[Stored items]
● ● ●
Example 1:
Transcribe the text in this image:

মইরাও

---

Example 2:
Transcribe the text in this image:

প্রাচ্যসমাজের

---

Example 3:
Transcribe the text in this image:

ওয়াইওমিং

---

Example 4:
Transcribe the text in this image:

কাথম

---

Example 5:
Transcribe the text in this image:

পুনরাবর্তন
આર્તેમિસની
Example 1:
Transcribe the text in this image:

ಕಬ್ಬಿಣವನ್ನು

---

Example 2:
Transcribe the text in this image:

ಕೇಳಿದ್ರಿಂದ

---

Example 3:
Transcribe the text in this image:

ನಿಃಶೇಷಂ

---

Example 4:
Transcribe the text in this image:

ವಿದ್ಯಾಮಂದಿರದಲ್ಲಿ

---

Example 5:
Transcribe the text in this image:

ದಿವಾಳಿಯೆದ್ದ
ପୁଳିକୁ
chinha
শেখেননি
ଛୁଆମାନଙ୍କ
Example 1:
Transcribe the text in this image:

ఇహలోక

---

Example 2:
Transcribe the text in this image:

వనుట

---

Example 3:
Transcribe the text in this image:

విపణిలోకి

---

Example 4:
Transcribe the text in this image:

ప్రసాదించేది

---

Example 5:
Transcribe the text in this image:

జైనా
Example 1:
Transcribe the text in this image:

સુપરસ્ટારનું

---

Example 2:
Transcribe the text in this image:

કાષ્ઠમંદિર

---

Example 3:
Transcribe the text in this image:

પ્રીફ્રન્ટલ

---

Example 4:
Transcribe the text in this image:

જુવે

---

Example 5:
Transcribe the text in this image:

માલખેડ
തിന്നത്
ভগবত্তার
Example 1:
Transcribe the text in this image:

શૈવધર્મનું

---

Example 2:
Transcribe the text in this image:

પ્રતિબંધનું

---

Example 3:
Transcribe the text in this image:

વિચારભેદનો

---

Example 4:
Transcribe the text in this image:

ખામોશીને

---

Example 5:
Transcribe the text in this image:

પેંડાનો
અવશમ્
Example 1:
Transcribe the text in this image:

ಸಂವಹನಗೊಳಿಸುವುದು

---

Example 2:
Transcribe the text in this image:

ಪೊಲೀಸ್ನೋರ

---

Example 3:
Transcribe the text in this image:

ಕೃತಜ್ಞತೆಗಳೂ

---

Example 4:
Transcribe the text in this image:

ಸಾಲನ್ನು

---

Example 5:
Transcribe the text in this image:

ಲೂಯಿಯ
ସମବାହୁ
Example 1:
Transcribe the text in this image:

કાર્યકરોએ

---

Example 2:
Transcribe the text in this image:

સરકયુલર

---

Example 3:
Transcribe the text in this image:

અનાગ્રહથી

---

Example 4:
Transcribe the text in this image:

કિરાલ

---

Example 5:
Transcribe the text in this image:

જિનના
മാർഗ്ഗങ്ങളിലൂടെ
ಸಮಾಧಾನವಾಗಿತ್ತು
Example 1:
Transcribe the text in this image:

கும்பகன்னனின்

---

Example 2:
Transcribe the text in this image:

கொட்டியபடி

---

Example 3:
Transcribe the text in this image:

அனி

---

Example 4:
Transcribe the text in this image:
● ● ●
INSTRUCTIONS FOR THE TASK —
Output each record precisely as written.

TASK RESPONSE —
Example 1:
Transcribe the text in this image:

মইরাও

---

Example 2:
Transcribe the text in this image:

প্রাচ্যসমাজের

---

Example 3:
Transcribe the text in this image:

ওয়াইওমিং

---

Example 4:
Transcribe the text in this image:

কাথম

---

Example 5:
Transcribe the text in this image:

পুনরাবর্তন
આર્તેમિસની
Example 1:
Transcribe the text in this image:

ಕಬ್ಬಿಣವನ್ನು

---

Example 2:
Transcribe the text in this image:

ಕೇಳಿದ್ರಿಂದ

---

Example 3:
Transcribe the text in this image:

ನಿಃಶೇಷಂ

---

Example 4:
Transcribe the text in this image:

ವಿದ್ಯಾಮಂದಿರದಲ್ಲಿ

---

Example 5:
Transcribe the text in this image:

ದಿವಾಳಿಯೆದ್ದ
ପୁଳିକୁ
chinha
শেখেননি
ଛୁଆମାନଙ୍କ
Example 1:
Transcribe the text in this image:

ఇహలోక

---

Example 2:
Transcribe the text in this image:

వనుట

---

Example 3:
Transcribe the text in this image:

విపణిలోకి

---

Example 4:
Transcribe the text in this image:

ప్రసాదించేది

---

Example 5:
Transcribe the text in this image:

జైనా
Example 1:
Transcribe the text in this image:

સુપરસ્ટારનું

---

Example 2:
Transcribe the text in this image:

કાષ્ઠમંદિર

---

Example 3:
Transcribe the text in this image:

પ્રીફ્રન્ટલ

---

Example 4:
Transcribe the text in this image:

જુવે

---

Example 5:
Transcribe the text in this image:

માલખેડ
തിന്നത്
ভগবত্তার
Example 1:
Transcribe the text in this image:

શૈવધર્મનું

---

Example 2:
Transcribe the text in this image:

પ્રતિબંધનું

---

Example 3:
Transcribe the text in this image:

વિચારભેદનો

---

Example 4:
Transcribe the text in this image:

ખામોશીને

---

Example 5:
Transcribe the text in this image:

પેંડાનો
અવશમ્
Example 1:
Transcribe the text in this image:

ಸಂವಹನಗೊಳಿಸುವುದು

---

Example 2:
Transcribe the text in this image:

ಪೊಲೀಸ್ನೋರ

---

Example 3:
Transcribe the text in this image:

ಕೃತಜ್ಞತೆಗಳೂ

---

Example 4:
Transcribe the text in this image:

ಸಾಲನ್ನು

---

Example 5:
Transcribe the text in this image:

ಲೂಯಿಯ
ସମବାହୁ
Example 1:
Transcribe the text in this image:

કાર્યકરોએ

---

Example 2:
Transcribe the text in this image:

સરકયુલર

---

Example 3:
Transcribe the text in this image:

અનાગ્રહથી

---

Example 4:
Transcribe the text in this image:

કિરાલ

---

Example 5:
Transcribe the text in this image:

જિનના
മാർഗ്ഗങ്ങളിലൂടെ
ಸಮಾಧಾನವಾಗಿತ್ತು
Example 1:
Transcribe the text in this image:

கும்பகன்னனின்

---

Example 2:
Transcribe the text in this image:

கொட்டியபடி

---

Example 3:
Transcribe the text in this image:

அனி

---

Example 4:
Transcribe the text in this image:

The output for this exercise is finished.